尽管基于学习的6D物体姿态估计方法已经取得了进步,但新物体的准确性和可扩展性之间的权衡仍然存在。具体来说,以前的方法没有充分利用目标物体的3D形状信息,因为它们通过间接处理形状来集中化,导致它们的效果不佳。我们提出了GenFlow,一种指导目标物体形状的途径,以实现对新物体的准确性和泛化的同时优化。我们的方法预测渲染图像和观测图像之间的光流,并逐步优化6D姿态。通过约束3D形状和从端到端可导系统的几何知识,它提高了性能。我们进一步通过设计级联网络架构来利用多尺度相关性和高低层次精度的细化来改进我们的模型。GenFlow在未见过的物体姿态估计基准中排在了RGB和RGB-D情况下的第一位。它还在没有任何微调的情况下,与现有的先进方法在见过的物体姿态估计方面实现了竞争力的性能。

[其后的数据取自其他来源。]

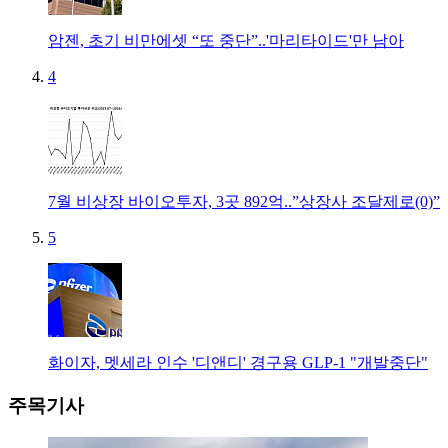
암젠, 초기 비만에셋 “또 중단”..'마리타이드'만 남아
4
7월 비상장 바이오투자, 3곳 892억..”상장사 조달제로(0)”
5
화이자, 멧세라 인수 '디앤디' 경구용 GLP-1 "개발중단"
주목기사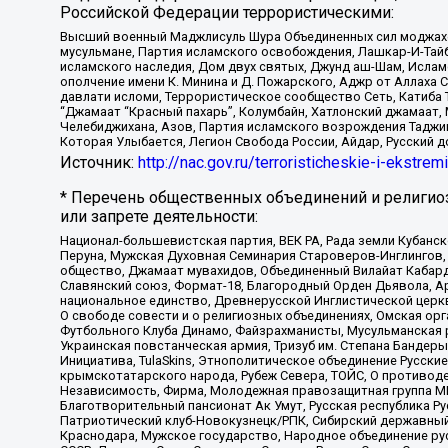
Российской Федерации террористическими:
Высший военный Маджлисуль Шура Объединенных сил моджахедо
мусульмане, Партия исламского освобождения, Лашкар-И-Тай
исламского наследия, Дом двух святых, Джунд аш-Шам, Ислам
ополчение имени К. Минина и Д. Пожарского, Аджр от Аллаха 
давлати исломи, Террористическое сообщество Сеть, Катиба Та
“Джамаат “Красный пахарь”, Колумбайн, Хатлонский джамаат, 
Челебиджихана, Азов, Партия исламского возрождения Таджи
Которая Улыбается, Легион Свобода России, Айдар, Русский 
Источник:
http://nac.gov.ru/terroristicheskie-i-ekstrem
* Перечень общественных объединений и религио
или запрете деятельности:
Национал-большевистская партия, ВЕК РА, Рада земли Кубан
Перуна, Мужская Духовная Семинария Староверов-Инглингов, 
общество, Джамаат мувахидов, Объединенный Вилайат Кабарды
Славянский союз, Формат-18, Благородный Орден Дьявола, А
национальное единство, Древнерусской Инглистической церк
О свободе совести и о религиозных объединениях, Омская ор
Футбольного Клуба Динамо, Файзрахманисты, Мусульманская р
Украинская повстанческая армия, Тризуб им. Степана Бандеры,
Инициатива, TulaSkins, Этнополитическое объединение Русски
крымскотатарского народа, Рубеж Севера, ТОЙС, О противоде
Независимость, Фирма, Молодежная правозащитная группа МПГ
Благотворительный пансионат Ак Умут, Русская республика Рус
Патриотический клуб-Новокузнецк/РПК, Сибирский державный 
Краснодара, Мужское государство, Народное объединение ру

https://arxiv.org/abs/2403.11510
3D Gaussian Splatting (3DGS) has become an emerging tool for dynamic scene reconstruction. However, existing methods focus mainly on extending static 3DGS into a time-variant representation, while overlooking the rich motion information carried by 2D observations, thus suffering from performance degradation and model redundancy. To address the above problem, we propose a novel motion-aware enhancement framework for dynamic scene reconstruction, which mines useful motion cues from optical flow to improve different paradigms of dynamic 3DGS. Specifically, we first establish a correspondence between 3D Gaussian movements and pixel-level flow. Then a novel flow augmentation method is introduced with additional insights into uncertainty and loss collaboration. Moreover, for the prevalent deformation-based paradigm that presents a harder optimization problem, a transient-aware deformation auxiliary module is proposed. We conduct extensive experiments on both multi-view and monocular scenes to verify the merits of our work. Compared with the baselines, our method shows significant superiority in both rendering quality and efficiency.
3D Gaussian Splatting(3DGS)已成为动态场景重构的新兴工具。然而,现有方法主要关注将静态3DGS扩展到时间可变的表示,而忽略了2D观测中携带的丰富运动信息,从而导致性能下降和模型冗余。为了解决上述问题,我们提出了一个全新的运动感知增强框架,该框架从光学流中挖掘有用的运动线索来改善不同动态3DGS范式的性能。具体来说,我们首先建立了3D高斯运动的像素级运动对应关系。然后,我们引入了一种新的流增强方法,该方法在 uncertainty 和 loss collaboration 方面有了更深入的理解。此外,针对普遍的变形基础范式,呈现更困难的优化问题,我们提出了一个暂时的变形辅助模块。我们在多视角和单目场景上进行了广泛的实验,以验证我们工作的优点。与基线相比,我们的方法在渲染质量和效率方面都具有显著的优势。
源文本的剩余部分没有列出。